Possibly one of the best kept secrets south of the English Channel, is the magical and unique Queille Festival. Every 2 years since 2003 I have made a little pilgrimage out to this corner of south-west France to cook for this extraordinary event. Along with a happy band of merry chefs, we arrive on the Wednesday and cook frantically till late on the sunday night. The music of course is the main reason why people go, and that I am sad to say I have not seen or indeed heard much of, our focus is of course the food and feeding the festival goers and volunteers who make this weekend such a memorable event. Holed up in the medieval kitchen we have our own agenda and program as to what needs to be done. The number of mouths to feed escalates as the days pass by, peaking at around 200 to 230 over the weekend. It is feat of wonderful teamwork, vast amounts of organisation and lots of salad washing. It is hardly gourmet or Michelin star cuisine that we create, instead it is much more rustic, country and rural, in keeping with the festival, Chateau and the whole raison d’être as to why the festival started in the first place. I love it and adore the challenge it presents, with the constant shifting of menus and juggling what one can or can’t buy locally, it is several days of very large, moveable, happy feasts.

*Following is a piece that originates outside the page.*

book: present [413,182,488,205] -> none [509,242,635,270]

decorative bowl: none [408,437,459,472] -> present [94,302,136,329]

Take this year for example. Sunday night which is traditionally a sit down dinner in the famous ‘Big Top’ had a menu looking something like this: ‘Gazpacho with white balsamic condiment and basil oil’, ‘Slow braised beef with five spice, star anise and dates’, ‘Nectarine and polenta cake’. All sounds pretty sensible stuff, apart from on arrival in France we were greeted by grey clouds, temperatures of around 8c and lots of chilly lashing rain! Uuumm, not quite what I had in mind when I sold the trip to my happy team, of what hoped to be ‘bikini clad’ cooks!! Obviously I’m joking and honestly most of our work is conducted inside, but for the troops outside aspects of the menu had to change, nothing worse than eating refreshing ‘Gazpacho’ on a cold and wet Summers evening!

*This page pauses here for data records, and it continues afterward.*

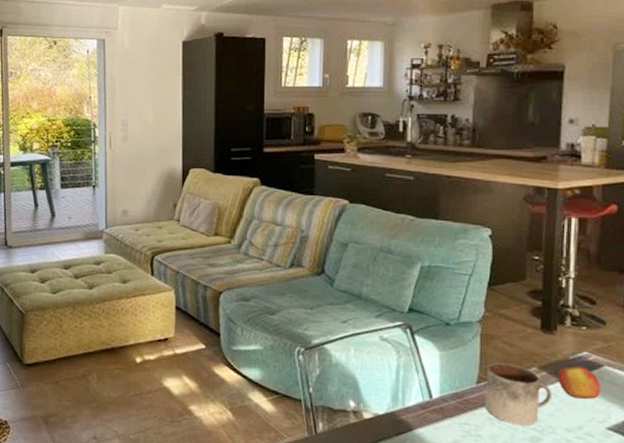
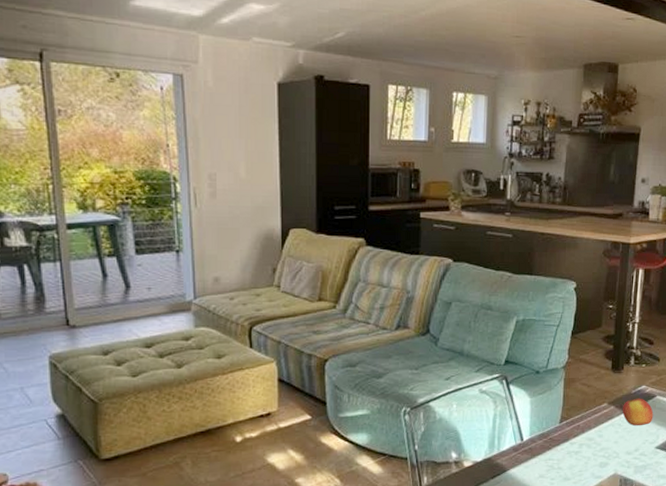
mug: present [484,362,552,426] -> none [565,402,618,454]

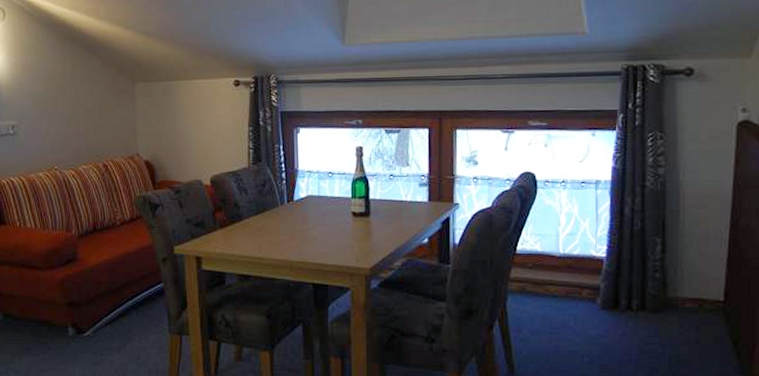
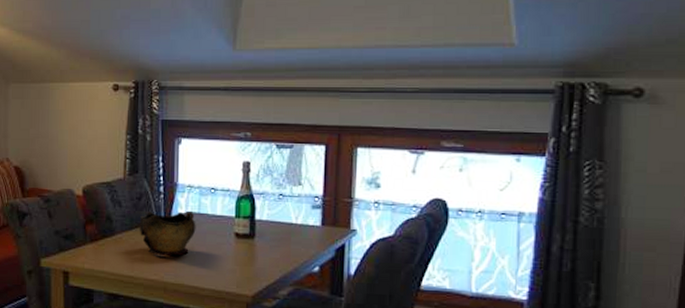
decorative bowl: none [264,195,317,237] -> present [139,211,196,256]

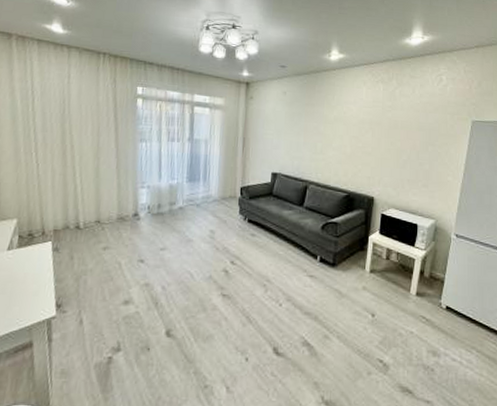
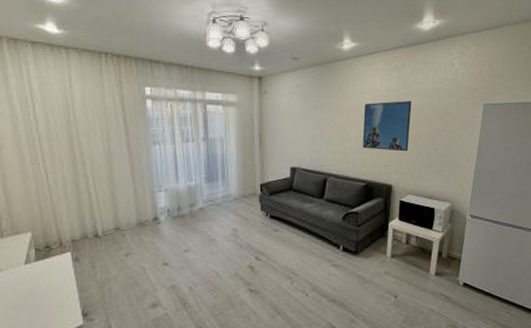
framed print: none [345,113,397,164] -> present [363,100,412,152]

Mutterings of ‘Hocus Pocus’ and ‘Abracadabra’ could be heard form the kitchen, lots of stirring of the cauldron, and the much more appropriate ‘Roasted red pepper and tomato soup with harrisa yoghurt and rocket oil’ was magiced into being! So as has happened before and I am sure will happen again, a little shifting of the boundaries, playing around with the ingredients resulted in a much happier ending. The same can be said for the pudding. We already had the ‘heads up’ that nectarines would be in bountiful supply, so it made perfect sense to incorporate them into a pudding. I had envisaged a polenta and almond based cake but had no ‘tried or tested’ recipe at my fingertips. A google search revealed a straight forward one that worked like a dream on the day, and allegedly improved with time. I can’t vouch for that, as I was not around long enough for leftovers, but the pudding on the day smelt and tasted divine. Scents of sweet sun ripened nectarines and rich vanilla wafted out of the kitchen on the breeze of what turned out to be the only sunny day. It was heavenly, the pudding and the day! Come rain or shine this is a lovely summer cake, either for tea or for pudding, particularly with lashings of nutmeg creme fraiche. As for the Queille Festival, words alone can do no justice, you will just have to go and experience it yourself, 2015 is the next one!
Nectarine, Polenta and Almond Cake – taken from http://recipes.coles.com.au/recipes/2546/nectarine-polenta-cake/
15ogms of butter at room temperature
3/4 cup of caster sugar
2tsp vanilla essence
1 cup of polenta
100g of ground almonds
1 tsp of baking powder
200g Plain yogurt
3 0r 4 nectarines
2 tablespoons of apricot jam for the glaze
1. Pre-heat oven to 180c. Grease a 20cm square cake tin and line base with baking paper.
2. Using electric beaters or a magimix beat the butter with the sugar and vanilla until pale and creamy. Add the eggs, one at a time, fold in the polenta, baking powder and yogurt.
3. Spoon into prepared tin and smooth the surface. Cut each nectarine into 8 wedges, lay overlapping on top of the cake batter. Bake for 45 – 55 minutes until risen, golden brown and just firm when touched in the centre.
4. Leave to cool on a wire rack and glaze with a pastry brush and apricot jam glaze. (2 tablespoons of apricot jam with 1 tablespoon of water heated up till the melts into the water).